Description of the task ▸ Write out every line below that includes the word "left".

Stored data ▸
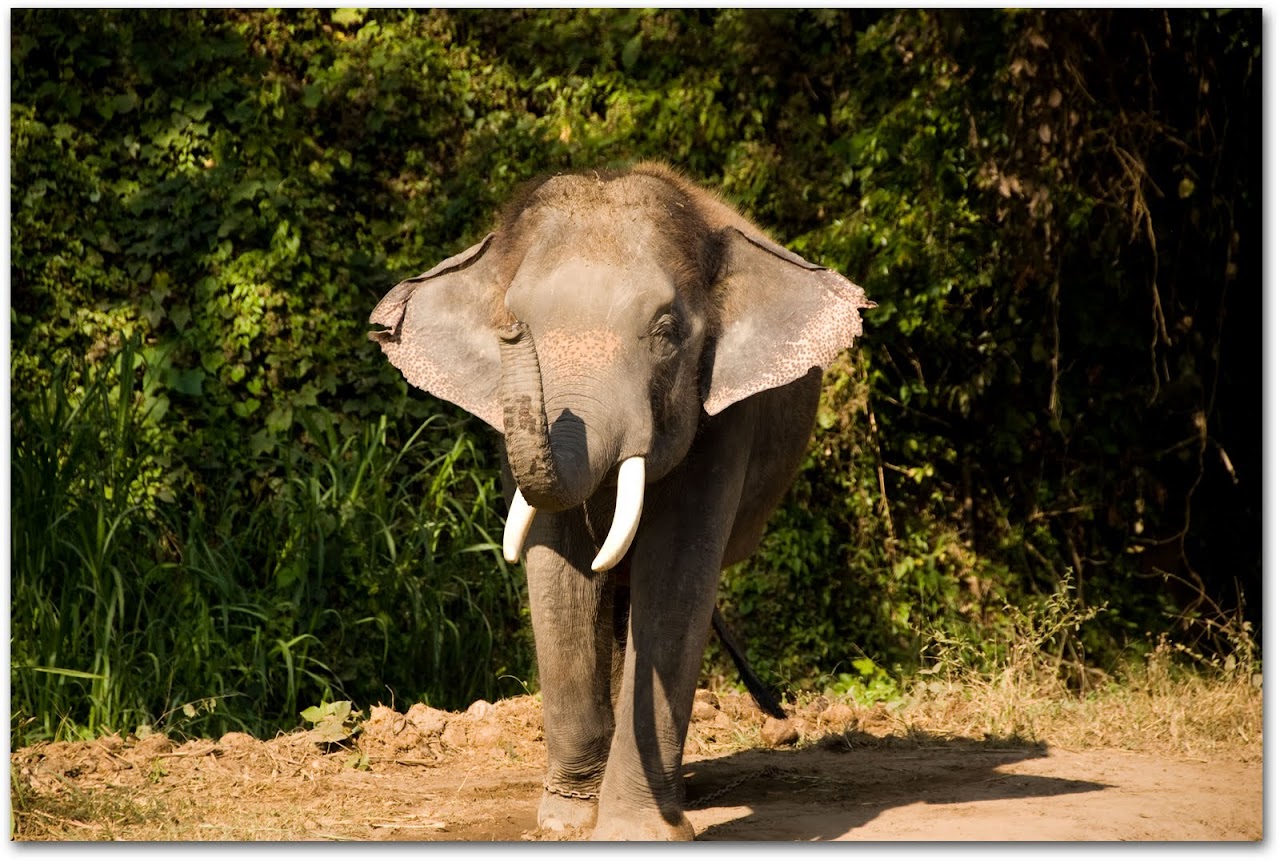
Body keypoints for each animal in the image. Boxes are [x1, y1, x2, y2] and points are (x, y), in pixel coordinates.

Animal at [368, 162, 870, 840]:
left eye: (666, 333)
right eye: (513, 319)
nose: (511, 332)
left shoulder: (721, 417)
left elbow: (677, 570)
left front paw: (638, 831)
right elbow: (558, 568)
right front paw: (566, 821)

Output for this task ▸
left eye: (666, 333)
left shoulder: (721, 417)
left elbow: (677, 570)
left front paw: (638, 831)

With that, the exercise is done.